In some alternative embodiments, please refer to fig. 24, fig. 25, and fig. 26 in combination, where fig. 24 is another schematic structural diagram of the rollable display device provided in the embodiment of the present invention in a flattened state, fig. 25 is another schematic structural diagram of the rollable display device provided in the embodiment of the present invention in a flattened state, fig. 26 is another schematic structural diagram of the rollable display device provided in the embodiment of the present invention in a flattened state, in this embodiment, the

flexible substrate

101 and the organic

light emitting layer

100 of the

flexible display screen

10 are fixed by adhering through the first adhesive layer 104 (as shown in fig. 24), the

flexible cover plate

102 and the organic

light emitting layer

100 are also fixed by adhering through the second adhesive layer 105 (as shown in fig. 25), the

support layer

103 and the

flexible substrate

101 are fixed by adhering through the third adhesive layer 106 (as shown in fig. 26), along the stretching direction X of the

rollable display device

000, the

first glue layer

104, the

second glue layer

105 and the

third glue layer

106 have end portions K at two ends thereof, and the end portions K may be inclined surfaces. Because the

flexible display screen

10 is in the process of being wound on the

reel

20, small dislocation is easily generated between the film layers due to winding extrusion, and therefore, the two end faces of the first

adhesive layer

104 and the second

adhesive layer

105 are two film layers which are inclined planes and can be better bonded and fixed in position dislocation.
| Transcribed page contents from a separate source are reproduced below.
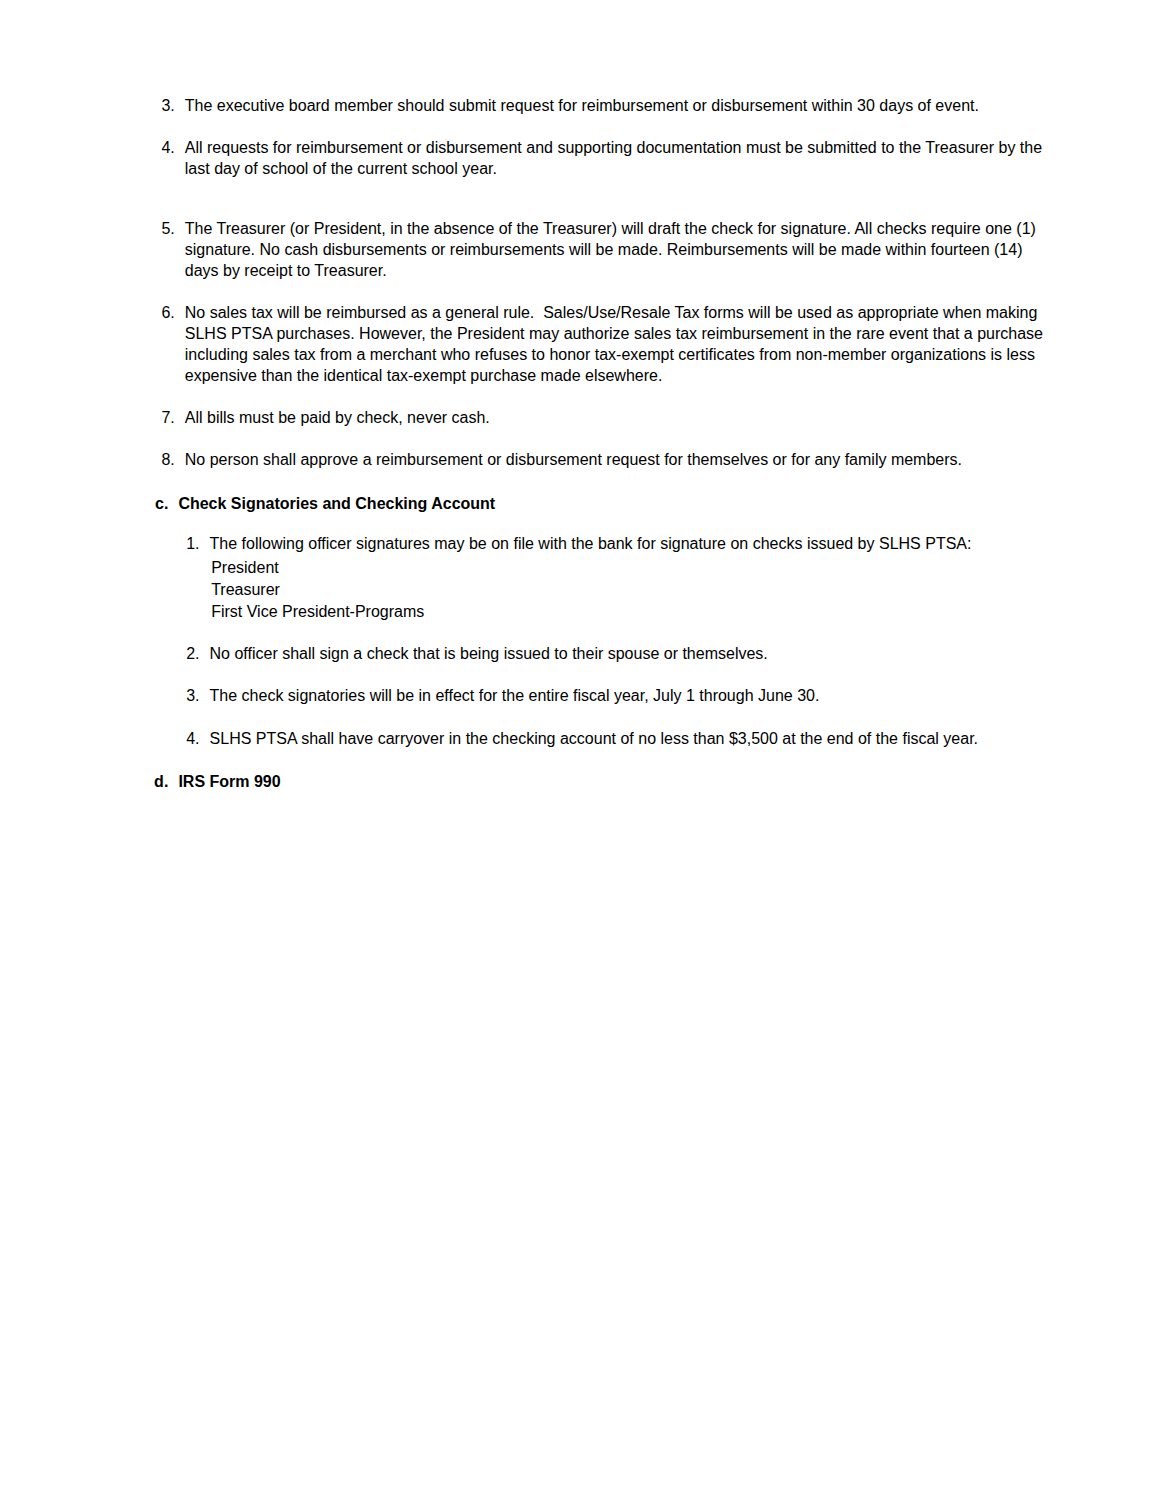The executive board member should submit request for reimbursement or disbursement within 30 days of event.
All requests for reimbursement or disbursement and supporting documentation must be submitted to the Treasurer by the last day of school of the current school year.
The Treasurer (or President, in the absence of the Treasurer) will draft the check for signature. All checks require one (1) signature. No cash disbursements or reimbursements will be made. Reimbursements will be made within fourteen (14) days by receipt to Treasurer.
No sales tax will be reimbursed as a general rule. Sales/Use/Resale Tax forms will be used as appropriate when making SLHS PTSA purchases. However, the President may authorize sales tax reimbursement in the rare event that a purchase including sales tax from a merchant who refuses to honor tax-exempt certificates from non-member organizations is less expensive than the identical tax-exempt purchase made elsewhere.
All bills must be paid by check, never cash.
No person shall approve a reimbursement or disbursement request for themselves or for any family members.
Check Signatories and Checking Account
The following officer signatures may be on file with the bank for signature on checks issued by SLHS PTSA:
President
Treasurer
First Vice President-Programs
No officer shall sign a check that is being issued to their spouse or themselves.
The check signatories will be in effect for the entire fiscal year, July 1 through June 30.
SLHS PTSA shall have carryover in the checking account of no less than $3,500 at the end of the fiscal year.
IRS Form 990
In the present embodiment, the inclination angles of the inclined surfaces of the end portions K of the first

adhesive layer

104 and the second

adhesive layer

105 are not particularly limited, and in the specific implementation, the inclination angles may be selected according to the thickness of the adhesive layer, the thickness of the two film layers to be adhered, and the degree of curling.